Although it was illegal to do so, a New Year's reveler, hereafter known as The Fool, in the East Germantown section of Philadelphia fired bullets into the air just after midnight. Police responded to the shots and an officer, claiming that this same Fool pointed his gun at him, shot repeatedly at the Fool who ran into a row house where a party was in progress. Inside the house, five of the officers' bullets found bystander Abebe Isaac, age 33, who died yesterday as a result of the wounds. Other bystanders in the house and The (suspected) Fool were also injured.

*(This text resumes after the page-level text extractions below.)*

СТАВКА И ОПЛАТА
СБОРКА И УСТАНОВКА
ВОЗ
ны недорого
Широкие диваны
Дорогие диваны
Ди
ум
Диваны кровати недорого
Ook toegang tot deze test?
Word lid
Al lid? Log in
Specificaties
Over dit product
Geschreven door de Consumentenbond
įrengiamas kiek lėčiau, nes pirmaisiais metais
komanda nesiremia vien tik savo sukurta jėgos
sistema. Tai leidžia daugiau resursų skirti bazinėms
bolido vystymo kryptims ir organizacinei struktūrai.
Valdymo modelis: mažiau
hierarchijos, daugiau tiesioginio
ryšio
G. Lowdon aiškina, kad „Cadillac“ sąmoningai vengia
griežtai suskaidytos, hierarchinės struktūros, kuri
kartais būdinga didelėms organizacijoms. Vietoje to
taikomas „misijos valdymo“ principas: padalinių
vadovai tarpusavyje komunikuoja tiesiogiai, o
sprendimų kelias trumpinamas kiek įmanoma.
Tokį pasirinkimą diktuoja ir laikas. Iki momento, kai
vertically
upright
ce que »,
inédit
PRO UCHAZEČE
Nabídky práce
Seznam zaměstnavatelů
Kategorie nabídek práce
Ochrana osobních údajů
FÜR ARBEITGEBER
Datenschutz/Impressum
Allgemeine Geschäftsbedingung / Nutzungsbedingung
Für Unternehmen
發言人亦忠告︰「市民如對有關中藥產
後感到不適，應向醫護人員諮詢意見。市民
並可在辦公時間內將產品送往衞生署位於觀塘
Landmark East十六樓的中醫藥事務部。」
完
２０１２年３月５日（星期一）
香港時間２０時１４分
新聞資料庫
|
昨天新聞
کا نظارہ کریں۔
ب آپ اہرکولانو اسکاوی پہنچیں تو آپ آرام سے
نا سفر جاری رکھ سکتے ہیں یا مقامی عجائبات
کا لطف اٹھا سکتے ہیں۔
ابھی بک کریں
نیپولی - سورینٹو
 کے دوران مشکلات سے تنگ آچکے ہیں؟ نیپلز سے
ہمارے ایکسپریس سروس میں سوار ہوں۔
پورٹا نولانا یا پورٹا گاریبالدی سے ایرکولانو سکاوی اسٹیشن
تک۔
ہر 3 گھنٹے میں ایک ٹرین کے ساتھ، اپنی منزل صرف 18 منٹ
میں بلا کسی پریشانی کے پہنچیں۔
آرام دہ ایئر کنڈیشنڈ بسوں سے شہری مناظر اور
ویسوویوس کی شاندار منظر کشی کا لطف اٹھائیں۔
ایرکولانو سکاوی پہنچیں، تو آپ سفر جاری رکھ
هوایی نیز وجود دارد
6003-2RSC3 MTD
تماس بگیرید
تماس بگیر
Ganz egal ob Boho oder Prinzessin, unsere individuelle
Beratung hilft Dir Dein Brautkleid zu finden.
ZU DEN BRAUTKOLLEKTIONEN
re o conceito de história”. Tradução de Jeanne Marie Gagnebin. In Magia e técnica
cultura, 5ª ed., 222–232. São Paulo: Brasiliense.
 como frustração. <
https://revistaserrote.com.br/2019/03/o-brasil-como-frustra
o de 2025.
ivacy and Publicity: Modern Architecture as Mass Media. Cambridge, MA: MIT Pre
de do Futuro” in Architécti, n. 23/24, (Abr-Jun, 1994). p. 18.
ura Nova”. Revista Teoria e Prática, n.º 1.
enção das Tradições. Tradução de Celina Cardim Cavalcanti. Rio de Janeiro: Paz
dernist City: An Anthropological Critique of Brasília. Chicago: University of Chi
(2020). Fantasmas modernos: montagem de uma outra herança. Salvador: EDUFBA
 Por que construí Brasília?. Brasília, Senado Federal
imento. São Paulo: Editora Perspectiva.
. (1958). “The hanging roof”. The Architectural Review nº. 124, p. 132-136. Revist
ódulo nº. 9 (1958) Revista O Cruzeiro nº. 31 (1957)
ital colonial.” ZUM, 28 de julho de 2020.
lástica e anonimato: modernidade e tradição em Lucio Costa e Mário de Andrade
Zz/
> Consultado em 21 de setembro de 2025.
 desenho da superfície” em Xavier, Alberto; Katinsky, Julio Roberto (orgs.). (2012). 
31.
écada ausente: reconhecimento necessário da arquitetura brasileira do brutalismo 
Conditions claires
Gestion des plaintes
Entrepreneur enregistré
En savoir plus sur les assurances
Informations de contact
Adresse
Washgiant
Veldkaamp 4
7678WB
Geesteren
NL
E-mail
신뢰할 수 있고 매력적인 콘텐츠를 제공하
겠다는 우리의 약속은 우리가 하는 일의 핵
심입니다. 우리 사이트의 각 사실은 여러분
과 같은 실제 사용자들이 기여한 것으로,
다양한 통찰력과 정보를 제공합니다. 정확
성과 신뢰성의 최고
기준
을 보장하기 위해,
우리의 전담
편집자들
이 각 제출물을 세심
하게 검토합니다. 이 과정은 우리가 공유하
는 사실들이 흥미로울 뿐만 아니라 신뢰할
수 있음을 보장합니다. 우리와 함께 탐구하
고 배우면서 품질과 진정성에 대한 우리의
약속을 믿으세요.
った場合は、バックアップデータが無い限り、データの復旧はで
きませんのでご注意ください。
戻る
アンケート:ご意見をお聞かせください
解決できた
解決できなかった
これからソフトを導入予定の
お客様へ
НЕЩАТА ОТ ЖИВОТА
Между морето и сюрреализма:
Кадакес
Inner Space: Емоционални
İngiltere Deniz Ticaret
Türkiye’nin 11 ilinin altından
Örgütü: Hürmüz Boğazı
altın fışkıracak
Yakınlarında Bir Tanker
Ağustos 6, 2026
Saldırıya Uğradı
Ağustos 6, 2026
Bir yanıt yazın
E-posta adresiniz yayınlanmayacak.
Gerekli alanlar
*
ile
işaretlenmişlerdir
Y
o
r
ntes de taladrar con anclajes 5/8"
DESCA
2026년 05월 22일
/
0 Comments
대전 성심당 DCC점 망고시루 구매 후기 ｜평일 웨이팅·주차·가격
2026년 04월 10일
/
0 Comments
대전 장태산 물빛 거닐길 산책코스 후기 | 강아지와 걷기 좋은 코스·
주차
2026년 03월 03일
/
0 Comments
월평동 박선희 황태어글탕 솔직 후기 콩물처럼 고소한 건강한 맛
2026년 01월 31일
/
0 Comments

Assigning blame in this circumstance serves no useful purpose, but some observations are in order. First, some traditions, such as firing a weapon at the stroke of midnight, have outlived their usefulness and need to be abandoned in favor of practices that are legal and safe. Revelry and guns do not mix under any circumstances. Anytime you have a loaded gun and a crowded party trouble lurks just under the surface. Second, if you do something illegal, the arrival of the police should be no surprise and you should emerge from the shadows with your hands up not with your gun drawn. Whatever you do, do not flee into a room full of innocent children and adults and put them in danger because you are a FOOL!
Now for the police. I am sure the it is impossible for someone who does not live in harm's way for a living to imagine the tension and stress that Philadelphia's finest feel whenever they answer a call about a shooting, even if they suspect that the gunfire represents overzealous celebrating. But we rely on law enforcement to be professionals. We as a society would never put guns in their hands if we did not have the assurance that they have been adequately trained in the proper use of those weapons. Firing 11 rounds into a crowded house cannot represent proper use. Talk about shooting into the dark. And there has to be some government accountability for accidentally shooting a bystander not once but five times. This is not to demonize the police officer as an individual nor the force at large, but it is to acknowledge that even understandable actions have unintended consequences. To his credit, the new police commissioner has indicated that there will be a thorough investigation.
Bullets can have no conscience. But individuals and communities must.